Miami-Dade County is receiving a $13.5 million grant for Biscayne Bay Water Quality Improvement Program projects, following an announcement by Governor Ron DeSantis and the Florida Department of Environmental Protection (FDEP). The funding will support transformative stormwater and wastewater management practices by the Department of Regulatory and Economic Resources’ (RER) Division of Environmental Resources Management’s (DERM), innovative approaches undertaken by the Miami-Dade Water and Sewer Department (WASD) to extend the sanitary sewer system to convert properties currently not connected to the sewer system, as well as essential nutrient pollution reducing drainage projects overseen by the Miami-Dade County Department of Transportation and Public Works (DTPW).

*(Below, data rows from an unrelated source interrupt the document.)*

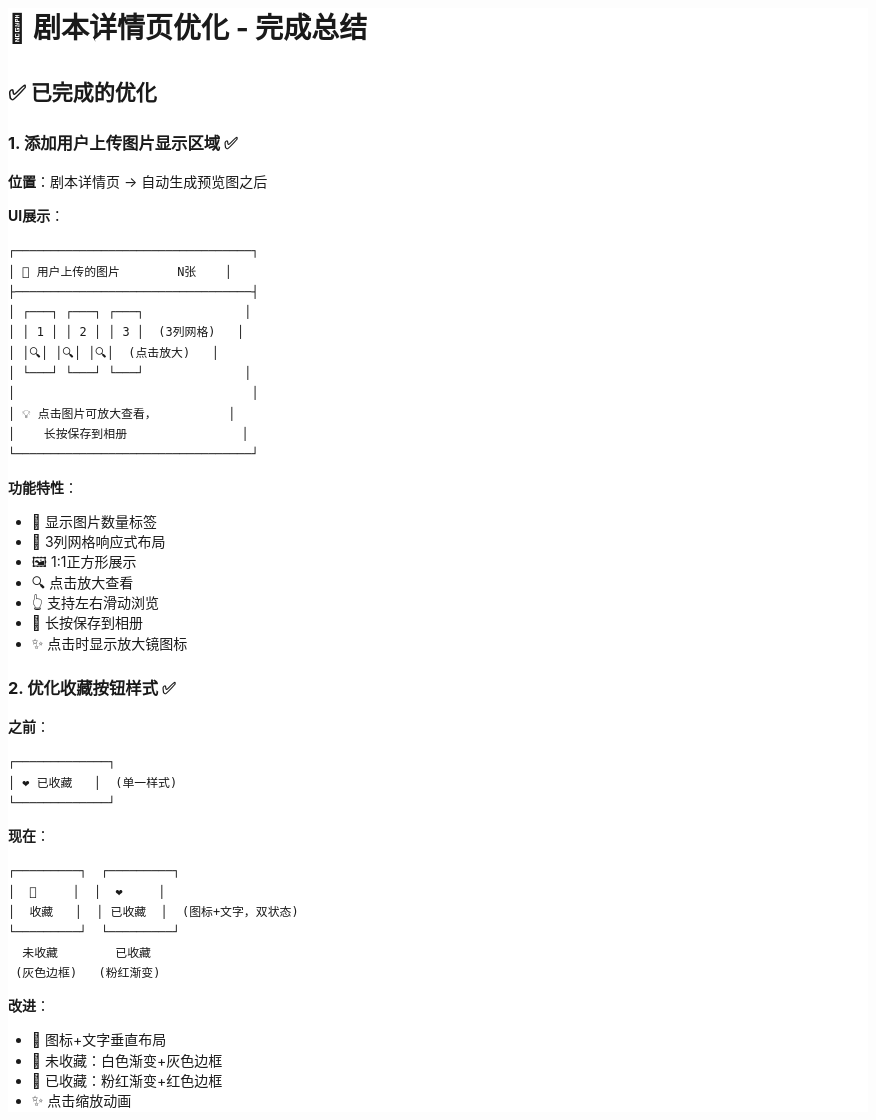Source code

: # 📱 剧本详情页优化 - 完成总结

## ✅ 已完成的优化

### 1. 添加用户上传图片显示区域 ✅

**位置**：剧本详情页 → 自动生成预览图之后

**UI展示**：
```
┌─────────────────────────────────┐
│ 👤 用户上传的图片        N张    │
├─────────────────────────────────┤
│ ┌───┐ ┌───┐ ┌───┐              │
│ │ 1 │ │ 2 │ │ 3 │  (3列网格)   │
│ │🔍│ │🔍│ │🔍│  (点击放大)   │
│ └───┘ └───┘ └───┘              │
│                                 │
│ 💡 点击图片可放大查看，          │
│    长按保存到相册                │
└─────────────────────────────────┘
```

**功能特性**：
- 🔢 显示图片数量标签
- 📱 3列网格响应式布局
- 🖼️ 1:1正方形展示
- 🔍 点击放大查看
- 👆 支持左右滑动浏览
- 💾 长按保存到相册
- ✨ 点击时显示放大镜图标

### 2. 优化收藏按钮样式 ✅

**之前**：
```
┌─────────────┐
│ ❤️ 已收藏   │  (单一样式)
└─────────────┘
```

**现在**：
```
┌─────────┐  ┌─────────┐
│  🤍     │  │  ❤️     │
│  收藏   │  │ 已收藏  │  (图标+文字，双状态)
└─────────┘  └─────────┘
  未收藏        已收藏
 (灰色边框)   (粉红渐变)
```

**改进**：
- 🎨 图标+文字垂直布局
- 🎨 未收藏：白色渐变+灰色边框
- 🎨 已收藏：粉红渐变+红色边框
- ✨ 点击缩放动画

“These critical funds are going to accelerate Miami-Dade’s progress in restoring Biscayne Bay, our community’s economic engine and blue heart,” said Miami-Dade County Mayor Daniella Levine Cava. “More advanced and increased water quality monitoring will enable us to pinpoint stressors and make targeted improvements for our restoration programs. Prioritizing the health and wellbeing of Biscayne Bay is an investment in the health and wellbeing of our community.”

In 2020, the Miami-Dade County Board of County Commissioners adopted the Biscayne Bay Task Force report which outlined seven major issues to be addressed with water quality and monitoring at the forefront. Since then, the County has continued to partner with the state in advancing priority projects and has received $50.9 million in state funding including the recent $13.5 million award.

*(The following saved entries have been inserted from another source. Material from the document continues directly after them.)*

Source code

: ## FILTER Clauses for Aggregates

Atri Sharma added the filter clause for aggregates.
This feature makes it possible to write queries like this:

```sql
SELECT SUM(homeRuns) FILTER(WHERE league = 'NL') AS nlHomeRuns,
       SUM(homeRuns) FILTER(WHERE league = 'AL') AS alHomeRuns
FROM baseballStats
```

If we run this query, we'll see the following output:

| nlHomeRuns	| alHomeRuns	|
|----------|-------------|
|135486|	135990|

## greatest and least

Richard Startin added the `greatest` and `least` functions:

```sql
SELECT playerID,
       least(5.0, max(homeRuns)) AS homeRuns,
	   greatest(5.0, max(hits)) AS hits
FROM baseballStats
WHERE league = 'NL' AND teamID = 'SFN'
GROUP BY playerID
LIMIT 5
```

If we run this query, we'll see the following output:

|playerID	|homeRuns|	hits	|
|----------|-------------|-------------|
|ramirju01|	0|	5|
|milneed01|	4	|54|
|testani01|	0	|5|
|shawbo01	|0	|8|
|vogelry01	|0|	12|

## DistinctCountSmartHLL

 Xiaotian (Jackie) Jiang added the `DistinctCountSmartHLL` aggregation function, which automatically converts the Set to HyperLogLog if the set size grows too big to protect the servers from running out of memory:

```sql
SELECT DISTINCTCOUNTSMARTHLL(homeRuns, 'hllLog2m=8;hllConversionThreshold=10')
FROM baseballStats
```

“We are grateful for the commitment of our Governor, State Legislature, the Biscayne Bay Commission, and agency partners. More than 95% of the Biscayne Bay Task Force’s recommendations have been completed or initiated since 2020,” said Irela Bagué, Miami-Dade County’s Chief Bay Officer. “This support is instrumental in ensuring our continued success in the ongoing recovery efforts for Biscayne Bay. Safeguarding this ecological treasure not only fosters economic growth but also contributes to the overall well-being of our community.”

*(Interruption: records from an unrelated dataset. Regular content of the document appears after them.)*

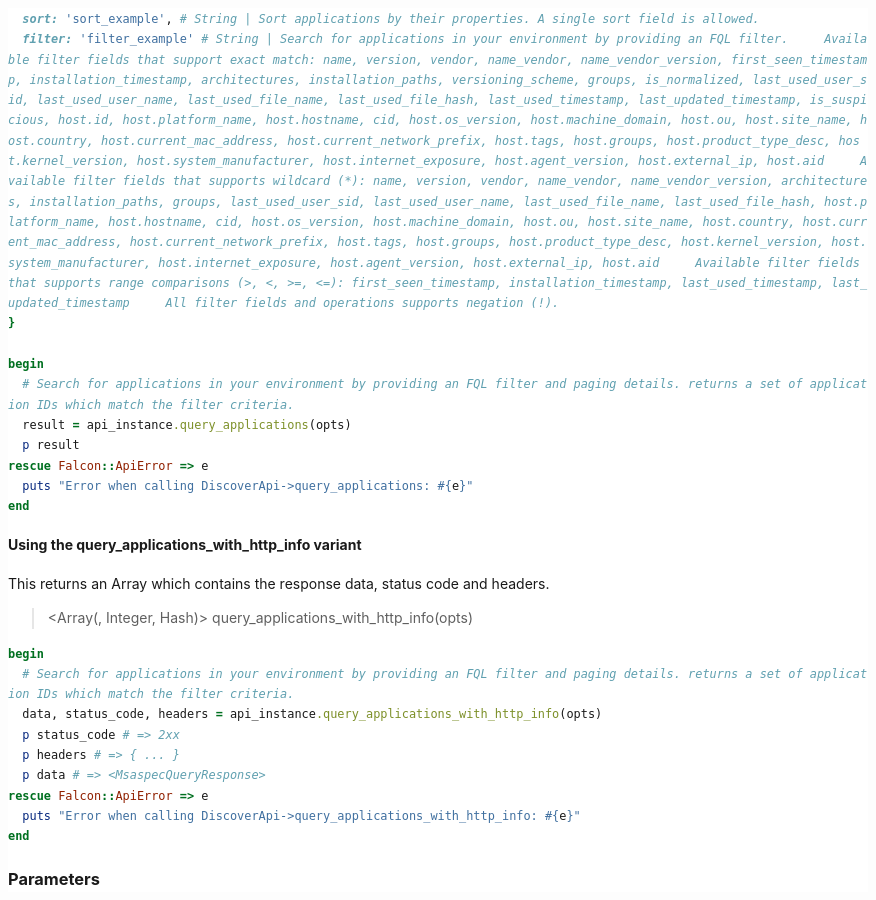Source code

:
 ```ruby
  sort: 'sort_example', # String | Sort applications by their properties. A single sort field is allowed.
  filter: 'filter_example' # String | Search for applications in your environment by providing an FQL filter.     Available filter fields that support exact match: name, version, vendor, name_vendor, name_vendor_version, first_seen_timestamp, installation_timestamp, architectures, installation_paths, versioning_scheme, groups, is_normalized, last_used_user_sid, last_used_user_name, last_used_file_name, last_used_file_hash, last_used_timestamp, last_updated_timestamp, is_suspicious, host.id, host.platform_name, host.hostname, cid, host.os_version, host.machine_domain, host.ou, host.site_name, host.country, host.current_mac_address, host.current_network_prefix, host.tags, host.groups, host.product_type_desc, host.kernel_version, host.system_manufacturer, host.internet_exposure, host.agent_version, host.external_ip, host.aid     Available filter fields that supports wildcard (*): name, version, vendor, name_vendor, name_vendor_version, architectures, installation_paths, groups, last_used_user_sid, last_used_user_name, last_used_file_name, last_used_file_hash, host.platform_name, host.hostname, cid, host.os_version, host.machine_domain, host.ou, host.site_name, host.country, host.current_mac_address, host.current_network_prefix, host.tags, host.groups, host.product_type_desc, host.kernel_version, host.system_manufacturer, host.internet_exposure, host.agent_version, host.external_ip, host.aid     Available filter fields that supports range comparisons (>, <, >=, <=): first_seen_timestamp, installation_timestamp, last_used_timestamp, last_updated_timestamp     All filter fields and operations supports negation (!).
}

begin
  # Search for applications in your environment by providing an FQL filter and paging details. returns a set of application IDs which match the filter criteria.
  result = api_instance.query_applications(opts)
  p result
rescue Falcon::ApiError => e
  puts "Error when calling DiscoverApi->query_applications: #{e}"
end
```

#### Using the query_applications_with_http_info variant

This returns an Array which contains the response data, status code and headers.

> <Array(<MsaspecQueryResponse>, Integer, Hash)> query_applications_with_http_info(opts)

```ruby
begin
  # Search for applications in your environment by providing an FQL filter and paging details. returns a set of application IDs which match the filter criteria.
  data, status_code, headers = api_instance.query_applications_with_http_info(opts)
  p status_code # => 2xx
  p headers # => { ... }
  p data # => <MsaspecQueryResponse>
rescue Falcon::ApiError => e
  puts "Error when calling DiscoverApi->query_applications_with_http_info: #{e}"
end
```

### Parameters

Under the leadership and support of Miami-Dade County Mayor Daniella Levine Cava, this multi-agency County partnership works in concert to restore the health and resilience of Biscayne Bay, which will support our community both environmentally and economically.

“These state dollars enable the County to leverage funds to identify sources of water quality pollution and reduce or eliminate nutrient pollution reaching Biscayne Bay through innovative stormwater and wastewater projects,” said Lisa Spadafina, Director of RER’s DERM Division.

Miami-Dade Water and Sewer Department Director Roy Coley is eager to utilize these funds to further the county’s mission to restore Biscayne Bay.

“This grant will produce long-term benefits for the health of our community,” said Coley. “We will be able to install new infrastructure and provide wastewater services to an area previously not served by our department and that will result in a decrease of nutrients and pathogens to waterways that are tributaries to Biscayne Bay.

Miami-Dade County is committed to ensuring the resilience of our community. Under the leadership of Mayor Levine Cava, County staff continues to seek additional sources of funding to restore and protect Biscayne Bay and County waterways. A healthy Bay equals a healthy economy, and a future ready community.

An additional $6.5 million for restoration and other projects was awarded to municipalities within the County including North Bay Village, Town of Cutler Bay, and Indian Creek Village.